Resenha #184 - Deixe as estrelas falarem (Lady Sybylla)


"Deixe as estrelas falarem" de Lady Sybylla, conhecida autora de artigos e resenhas de Ficção Científica no blogue Momentum Saga. É a segunda novela da saga da Amaterasu que iniciou em "Deixe as estrelas falarem" (que já lemos e resenhamos no blogue), acompanhamos Rosa Okenedo, capitã do cargueiro Amaterasu que retorna a sua nave após um período de férias, quando recebe um serviço suspeito, carregar um único contêiner, sem perguntas por um bom pagamento. Como é de se imaginar, algo de errado não está certo e o conteúdo transportado é o motivo.

Primeiramente, o livro é bem escrito e apesar de curto, o romance usa muitas páginas para introduzir os personagens. Demora um pouco para que as coisas comecem a acontecer, por conta desses momentos introdutórios.
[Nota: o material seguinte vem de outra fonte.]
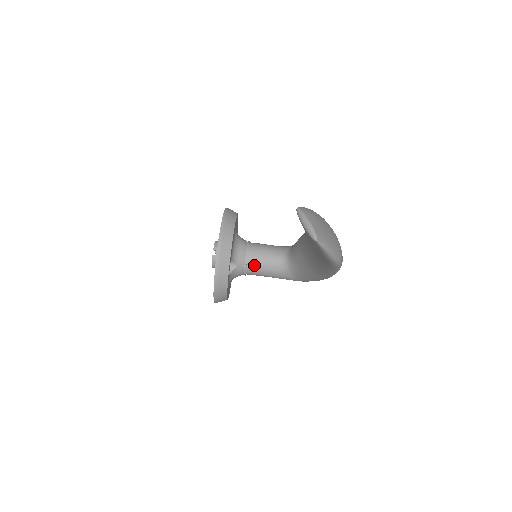
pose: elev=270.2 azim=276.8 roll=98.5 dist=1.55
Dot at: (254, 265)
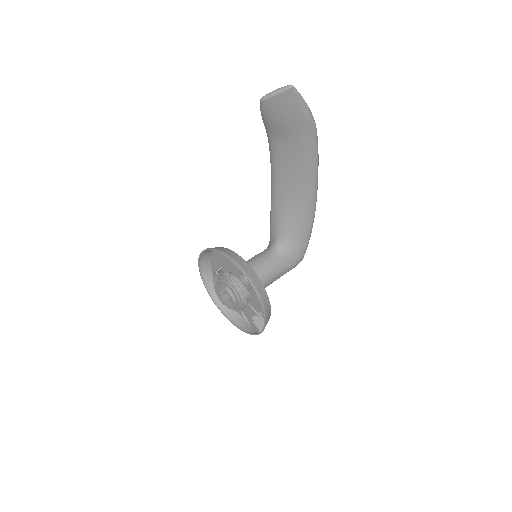
Dot at: (261, 269)
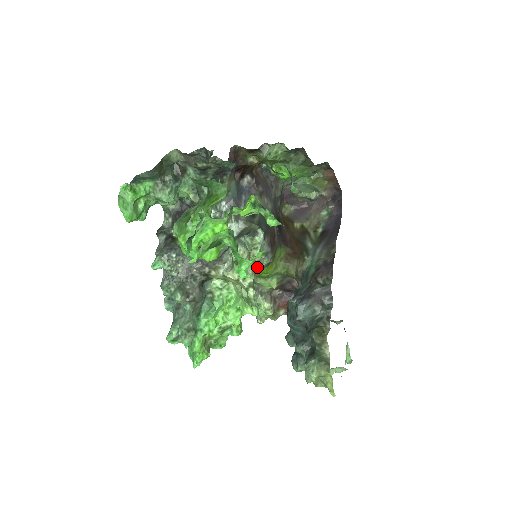
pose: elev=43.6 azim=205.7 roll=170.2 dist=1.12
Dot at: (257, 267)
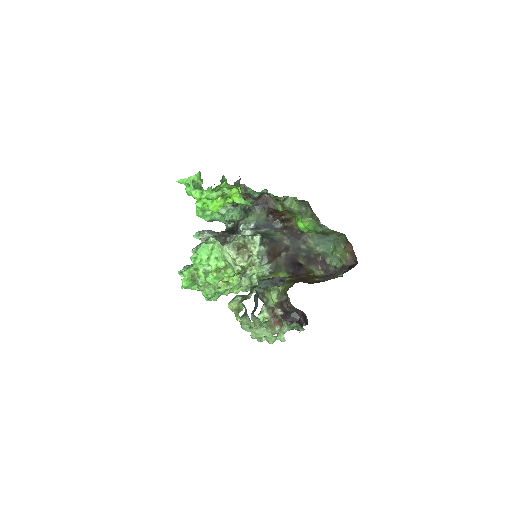
Dot at: (257, 267)
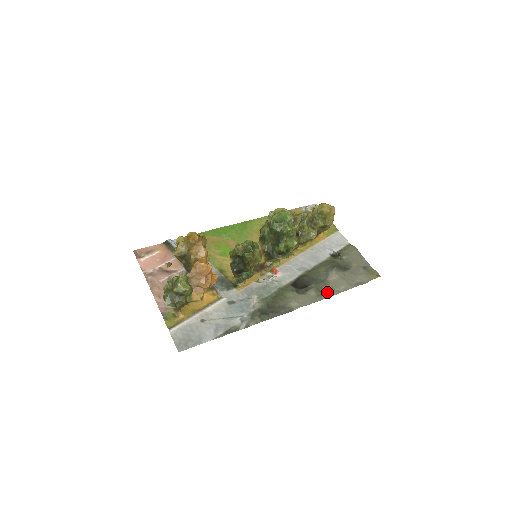
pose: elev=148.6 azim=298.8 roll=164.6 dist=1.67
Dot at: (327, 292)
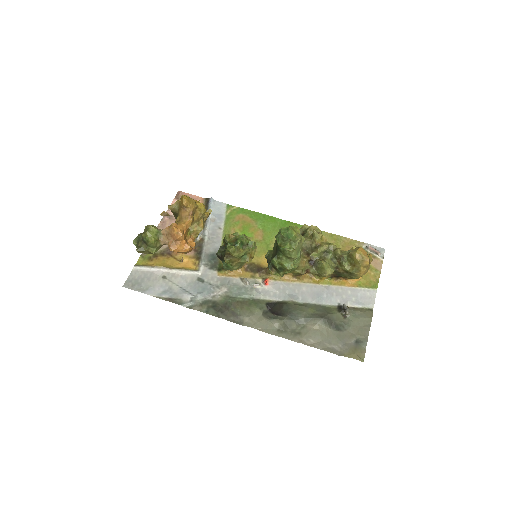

Ao fim da leitura, fica uma sensação de fim de episódio de série, pela abertura de sub-arcos de personagens aos quais são bem introduzidos e pouco desenvolvidos. A obra não se apresenta abertamente episódica (como na série Perry Rhodan), apesar de ter uma sequência (Por Uma Vida Menos Ordinária), porque se fosse assim seria bem melhor de assimilar uma introdução tão grande. Sendo assim, aguardo novos episódios!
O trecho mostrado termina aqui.